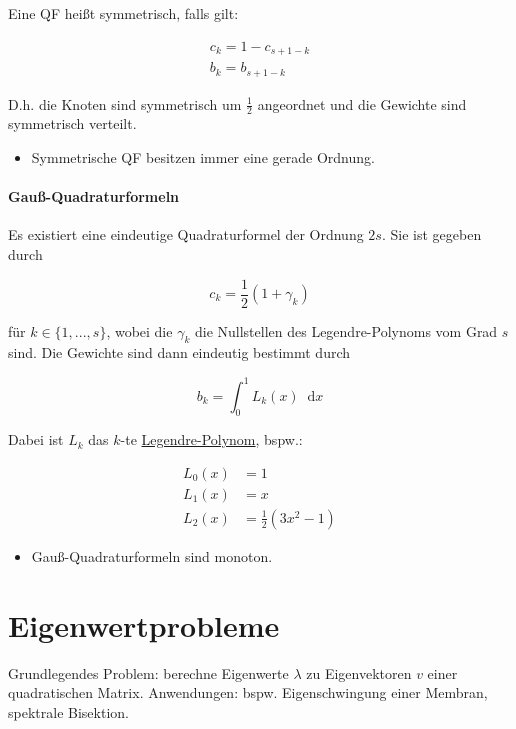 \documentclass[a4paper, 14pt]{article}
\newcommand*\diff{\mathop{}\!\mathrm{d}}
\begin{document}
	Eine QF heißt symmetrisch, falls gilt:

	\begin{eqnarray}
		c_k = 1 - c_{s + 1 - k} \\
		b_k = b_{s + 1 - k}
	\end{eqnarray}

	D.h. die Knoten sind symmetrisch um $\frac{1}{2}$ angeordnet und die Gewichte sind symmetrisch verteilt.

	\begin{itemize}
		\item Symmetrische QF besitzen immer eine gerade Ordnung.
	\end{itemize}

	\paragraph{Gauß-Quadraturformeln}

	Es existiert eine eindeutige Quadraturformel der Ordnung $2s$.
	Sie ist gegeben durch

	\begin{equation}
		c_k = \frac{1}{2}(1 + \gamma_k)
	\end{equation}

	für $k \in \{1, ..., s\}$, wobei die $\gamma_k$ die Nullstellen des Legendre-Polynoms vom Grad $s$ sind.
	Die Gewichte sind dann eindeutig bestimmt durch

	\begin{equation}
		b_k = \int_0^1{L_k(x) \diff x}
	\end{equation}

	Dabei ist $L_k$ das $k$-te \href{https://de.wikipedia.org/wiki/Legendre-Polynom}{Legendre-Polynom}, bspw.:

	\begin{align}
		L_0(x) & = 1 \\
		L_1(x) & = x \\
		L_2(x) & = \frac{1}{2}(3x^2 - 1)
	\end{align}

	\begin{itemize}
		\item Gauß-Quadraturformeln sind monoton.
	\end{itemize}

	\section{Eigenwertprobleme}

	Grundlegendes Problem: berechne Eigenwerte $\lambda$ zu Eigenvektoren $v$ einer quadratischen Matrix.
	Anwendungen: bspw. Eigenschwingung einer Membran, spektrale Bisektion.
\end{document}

☆ ☆ ☆ ☆ ☆ ☆ ☆

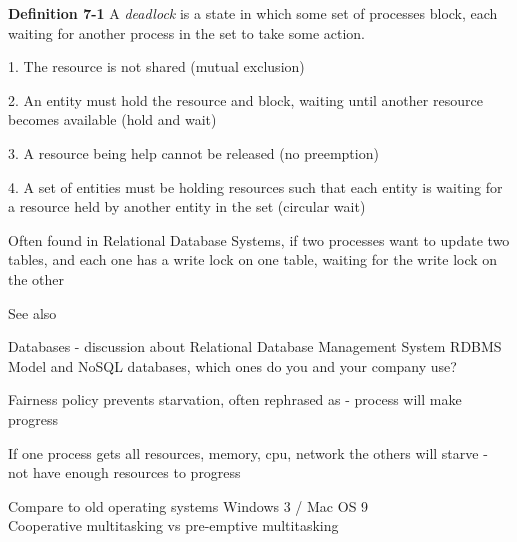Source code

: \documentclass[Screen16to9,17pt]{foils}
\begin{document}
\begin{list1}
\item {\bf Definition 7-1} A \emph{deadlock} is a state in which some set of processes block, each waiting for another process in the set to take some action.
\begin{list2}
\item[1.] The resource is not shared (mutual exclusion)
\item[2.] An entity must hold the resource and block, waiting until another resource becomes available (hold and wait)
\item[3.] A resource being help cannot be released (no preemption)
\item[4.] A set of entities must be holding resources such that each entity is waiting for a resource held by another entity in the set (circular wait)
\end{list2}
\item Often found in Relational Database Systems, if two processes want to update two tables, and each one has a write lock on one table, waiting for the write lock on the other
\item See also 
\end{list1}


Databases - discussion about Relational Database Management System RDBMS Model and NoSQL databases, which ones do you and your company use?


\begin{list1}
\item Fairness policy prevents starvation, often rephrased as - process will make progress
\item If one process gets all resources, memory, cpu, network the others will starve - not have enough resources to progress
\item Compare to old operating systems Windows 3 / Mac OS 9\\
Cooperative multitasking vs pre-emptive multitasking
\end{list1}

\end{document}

☆ ☆ ☆ ☆ ☆ ☆ ☆

WHAT TO PRODUCE:
Give the number of lines in the records that contain the word "Gewichte", and write nothing else.

SOLUTION FOR THIS TASK:
2